NORTHEAST SNAPSHOT, MARCH 2009
York / Harrisburg, Pennsylvania Industrial Market
The tri-county area that encompasses the cities of York, Harrisburg and Lancaster is known for its industrial presence. The Harrisburg area has many distribution users, thanks in large part to the ease of access interstates 81 and 83 provide to major East Coast cities. York and Lancaster tend to focus more on manufacturing, with York specializing in the food and military industries. Many other industrial companies call the area home, and a brief glimpse shows the industrial sector is a major player in the region. While new development is occurring, the pace of it has slowed down considerably.
"York and Harrisburg are like pretty much everyone else; they have put the brakes on and they are taking a position of waiting to see what drops out the bottom,” says David Keech, president and partner with ROCK Commercial Real Estate in York. “Anyone who is forging ahead is doing so because they were past the point of no return in a development project.”
Some notable projects in the pipeline include Arm & Hammer’s new 1.1 million-square-foot production facility that broke ground west of York along Route 30 in the second half of last year. The facility, which will mark Arm & Hammer’s entry into the York market, is under roof right now. It will be expandable to almost 2 million square feet. Additionally, a food distribution plant is currently under construction between York and Harrisburg.

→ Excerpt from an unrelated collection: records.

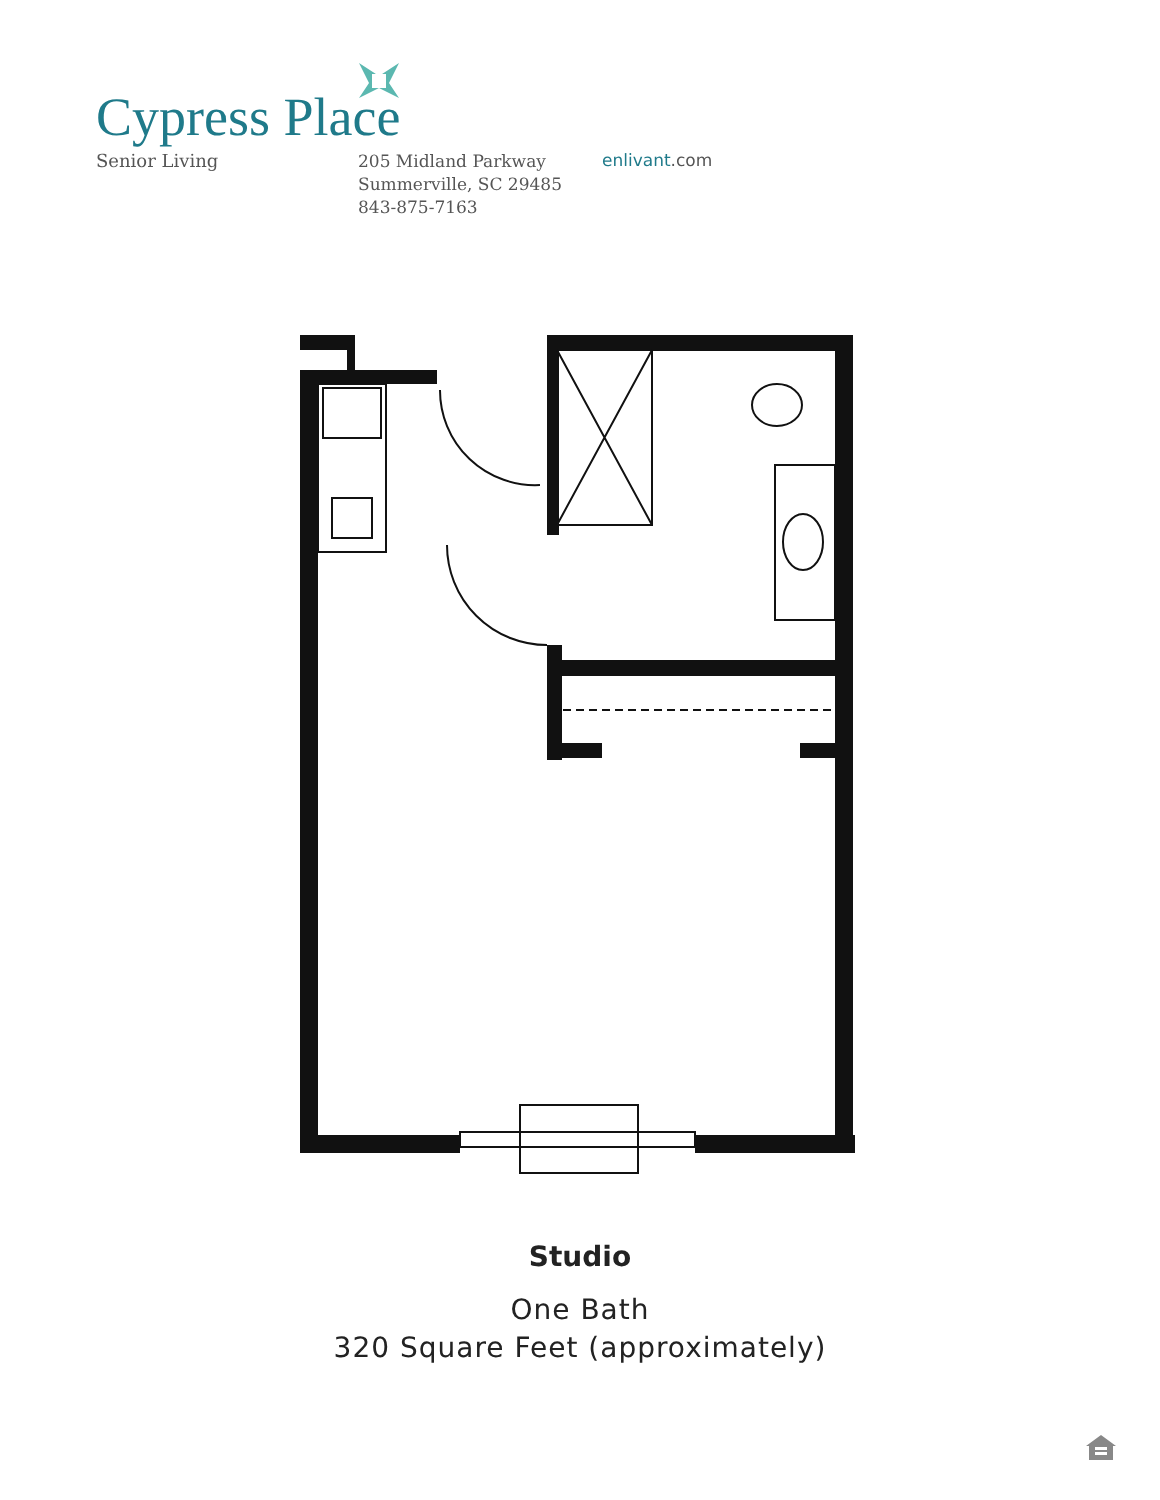Cypress Place
Senior Living
205 Midland Parkway
Summerville, SC 29485
843-875-7163
enlivant.com
Studio
One Bath
320 Square Feet (approximately)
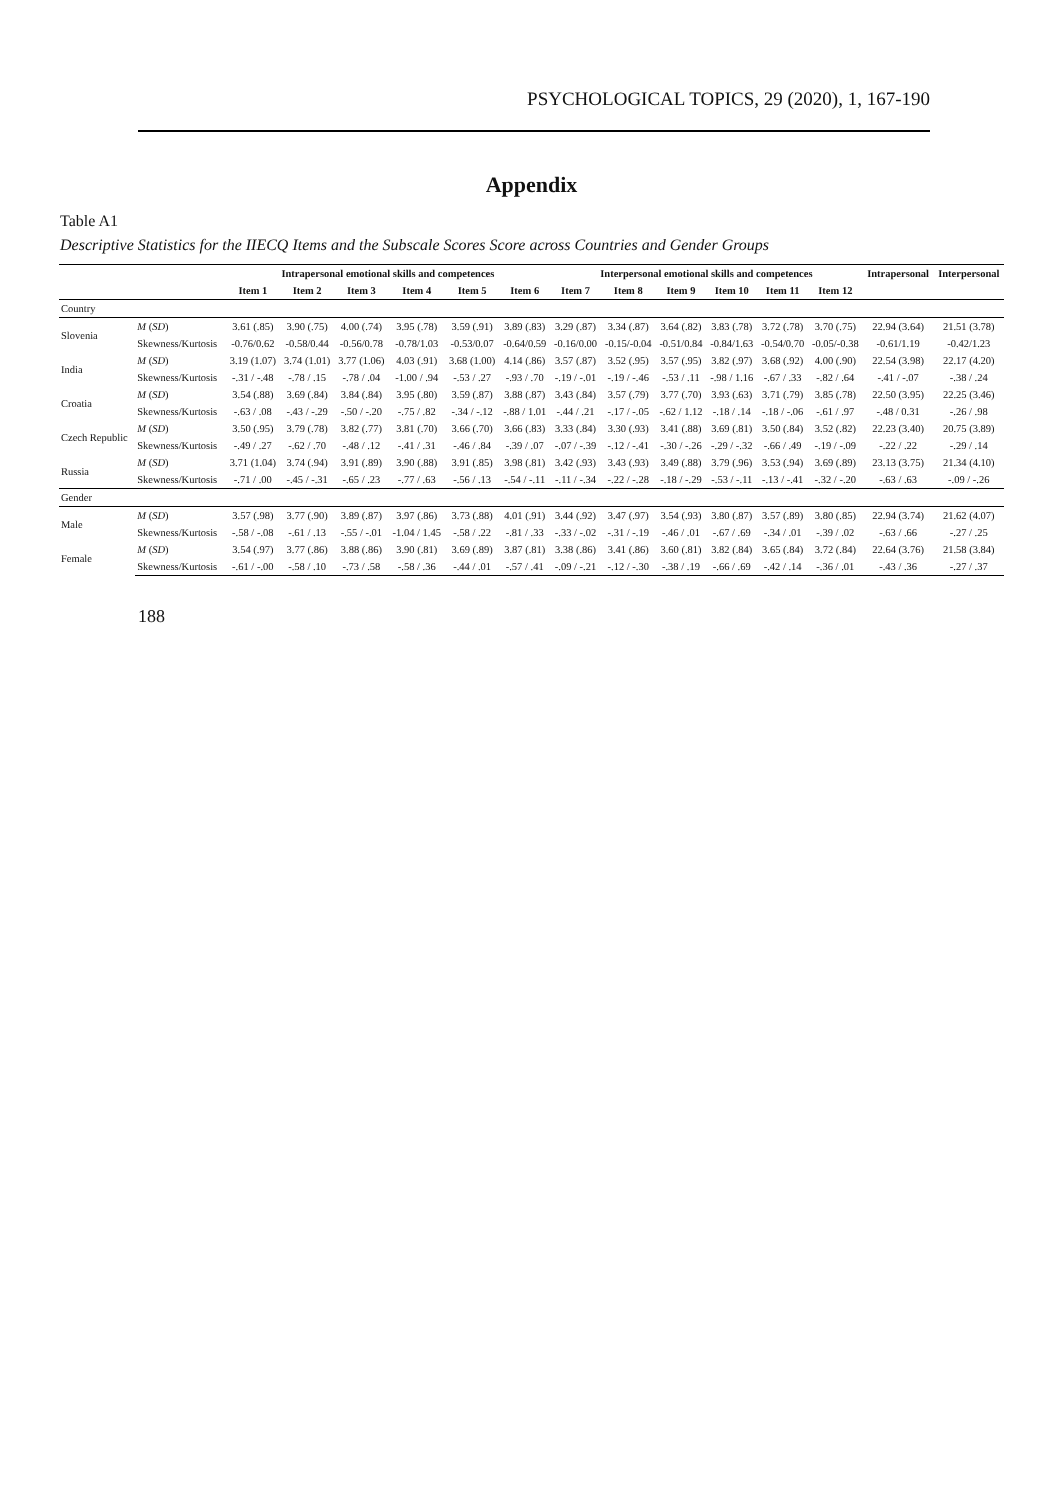PSYCHOLOGICAL TOPICS, 29 (2020), 1, 167-190
Appendix
Table A1
Descriptive Statistics for the IIECQ Items and the Subscale Scores Score across Countries and Gender Groups
| | | Intrapersonal emotional skills and competences | | | | | | Interpersonal emotional skills and competences | | | | | | Intrapersonal | Interpersonal |
| --- | --- | --- | --- | --- | --- | --- | --- | --- | --- | --- | --- | --- | --- | --- | --- |
| | | Item 1 | Item 2 | Item 3 | Item 4 | Item 5 | Item 6 | Item 7 | Item 8 | Item 9 | Item 10 | Item 11 | Item 12 | | |
| Country | | | | | | | | | | | | | | | |
| Slovenia | M ( SD ) | 3.61 (.85) | 3.90 (.75) | 4.00 (.74) | 3.95 (.78) | 3.59 (.91) | 3.89 (.83) | 3.29 (.87) | 3.34 (.87) | 3.64 (.82) | 3.83 (.78) | 3.72 (.78) | 3.70 (.75) | 22.94 (3.64) | 21.51 (3.78) |
| | Skewness/Kurtosis | -0.76/0.62 | -0.58/0.44 | -0.56/0.78 | -0.78/1.03 | -0.53/0.07 | -0.64/0.59 | -0.16/0.00 | -0.15/-0.04 | -0.51/0.84 | -0.84/1.63 | -0.54/0.70 | -0.05/-0.38 | -0.61/1.19 | -0.42/1.23 |
| India | M ( SD ) | 3.19 (1.07) | 3.74 (1.01) | 3.77 (1.06) | 4.03 (.91) | 3.68 (1.00) | 4.14 (.86) | 3.57 (.87) | 3.52 (.95) | 3.57 (.95) | 3.82 (.97) | 3.68 (.92) | 4.00 (.90) | 22.54 (3.98) | 22.17 (4.20) |
| | Skewness/Kurtosis | -.31 / -.48 | -.78 / .15 | -.78 / .04 | -1.00 / .94 | -.53 / .27 | -.93 / .70 | -.19 / -.01 | -.19 / -.46 | -.53 / .11 | -.98 / 1.16 | -.67 / .33 | -.82 / .64 | -.41 / -.07 | -.38 / .24 |
| Croatia | M ( SD ) | 3.54 (.88) | 3.69 (.84) | 3.84 (.84) | 3.95 (.80) | 3.59 (.87) | 3.88 (.87) | 3.43 (.84) | 3.57 (.79) | 3.77 (.70) | 3.93 (.63) | 3.71 (.79) | 3.85 (.78) | 22.50 (3.95) | 22.25 (3.46) |
| | Skewness/Kurtosis | -.63 / .08 | -.43 / -.29 | -.50 / -.20 | -.75 / .82 | -.34 / -.12 | -.88 / 1.01 | -.44 / .21 | -.17 / -.05 | -.62 / 1.12 | -.18 / .14 | -.18 / -.06 | -.61 / .97 | -.48 / 0.31 | -.26 / .98 |
| Czech Republic | M ( SD ) | 3.50 (.95) | 3.79 (.78) | 3.82 (.77) | 3.81 (.70) | 3.66 (.70) | 3.66 (.83) | 3.33 (.84) | 3.30 (.93) | 3.41 (.88) | 3.69 (.81) | 3.50 (.84) | 3.52 (.82) | 22.23 (3.40) | 20.75 (3.89) |
| | Skewness/Kurtosis | -.49 / .27 | -.62 / .70 | -.48 / .12 | -.41 / .31 | -.46 / .84 | -.39 / .07 | -.07 / -.39 | -.12 / -.41 | -.30 / -.26 | -.29 / -.32 | -.66 / .49 | -.19 / -.09 | -.22 / .22 | -.29 / .14 |
| Russia | M ( SD ) | 3.71 (1.04) | 3.74 (.94) | 3.91 (.89) | 3.90 (.88) | 3.91 (.85) | 3.98 (.81) | 3.42 (.93) | 3.43 (.93) | 3.49 (.88) | 3.79 (.96) | 3.53 (.94) | 3.69 (.89) | 23.13 (3.75) | 21.34 (4.10) |
| | Skewness/Kurtosis | -.71 / .00 | -.45 / -.31 | -.65 / .23 | -.77 / .63 | -.56 / .13 | -.54 / -.11 | -.11 / -.34 | -.22 / -.28 | -.18 / -.29 | -.53 / -.11 | -.13 / -.41 | -.32 / -.20 | -.63 / .63 | -.09 / -.26 |
| Gender | | | | | | | | | | | | | | | |
| Male | M ( SD ) | 3.57 (.98) | 3.77 (.90) | 3.89 (.87) | 3.97 (.86) | 3.73 (.88) | 4.01 (.91) | 3.44 (.92) | 3.47 (.97) | 3.54 (.93) | 3.80 (.87) | 3.57 (.89) | 3.80 (.85) | 22.94 (3.74) | 21.62 (4.07) |
| | Skewness/Kurtosis | -.58 / -.08 | -.61 / .13 | -.55 / -.01 | -1.04 / 1.45 | -.58 / .22 | -.81 / .33 | -.33 / -.02 | -.31 / -.19 | -.46 / .01 | -.67 / .69 | -.34 / .01 | -.39 / .02 | -.63 / .66 | -.27 / .25 |
| Female | M ( SD ) | 3.54 (.97) | 3.77 (.86) | 3.88 (.86) | 3.90 (.81) | 3.69 (.89) | 3.87 (.81) | 3.38 (.86) | 3.41 (.86) | 3.60 (.81) | 3.82 (.84) | 3.65 (.84) | 3.72 (.84) | 22.64 (3.76) | 21.58 (3.84) |
| | Skewness/Kurtosis | -.61 / -.00 | -.58 / .10 | -.73 / .58 | -.58 / .36 | -.44 / .01 | -.57 / .41 | -.09 / -.21 | -.12 / -.30 | -.38 / .19 | -.66 / .69 | -.42 / .14 | -.36 / .01 | -.43 / .36 | -.27 / .37 |
188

More than 750,000 square feet are under roof, with another 300,000 square feet to go. This facility will also be expandable up to 2.1 million square feet. Other projects include a 260,000-square-foot, cross-docked facility that is going up along the I-83 corridor, as well as a 675,000-square-foot building that was built between York and Harrisburg by First Industrial Realty Trust. The facility is being leased by United Natural Foods.
When fuel prices rose last year, people started looking at whether it would be more cost-effective to ship products to West Coast ports and truck them east, or ship them over to East Coast ports and warehouse them there. The York/Harrisburg market was a beneficiary of this increased interest in warehouse product.
“As a result of that, we did get the benefit of a number of large warehouses that were built in York and Harrisburg by logistics companies and REITs that are over a half-million square feet. Some of them may be wishing they had not done that, but those that are stronger are not,” Keech says.
He adds, “I think they’re going to find that it is a smart way to operate. You can’t depend on fuel prices. I think you’re going to find it to be the case that they have East Coast and West Coast distribution points and we will benefit from that.”
He adds that these facilities were built on spec with the tenant in mind, but some of them backed out once gas prices fell, leaving space to fill. He does not think this will be a problem for the market, though.
“I think we’re not over-built. I think we’ll end up with those getting filled in the next year to two,” Keech says, adding that in the long-term the area is actually under-supplied. A recent study concluded that York County is going to need 3 million square feet of Class A warehouse space on the I-83 corridor over the next 10 years. The corridor currently has less than 1 million square feet.
This prediction has made the I-83 and I-81 corridors the hot spot for future development. Zoning and government regulations are favorable for development, and the corridors offer easy interstate accessibility. This forecast is causing some to go ahead and build in the area as a way to hedge their bets on demand that will exist down the line.
“And those are the people who are going to hit home runs,” Keech says.
The York and Harrisburg area has been able to maintain a steady stream of large deals in the last year, even in the face of uncertain times. In February 2008, the 1.6 million-square-foot York Business Center traded for $70 million. In April, a 735,000-square-foot grocery distribution center located in Harrisburg sold for $30 million. Finally, in September, Doubleday Publishing Groups’ 460,000-square-foot facility was purchased for $34 million.
Construction may slow down and deals may be fewer, but the York and Harrisburg markets are still maintaining activity. Keech sees fewer buyers in the market in the near-term, but says that the ones who are out there will be more serious about buying. Prices will also adjust as owners seek to fill vacancies in their buildings.
“We’re a very conservative area and I think you’re going to see us try not to get into the same trouble perhaps other areas of the country have gotten into. We haven’t over-built in the past and, as a result, people are concentrating on filling their spaces,” Keech says.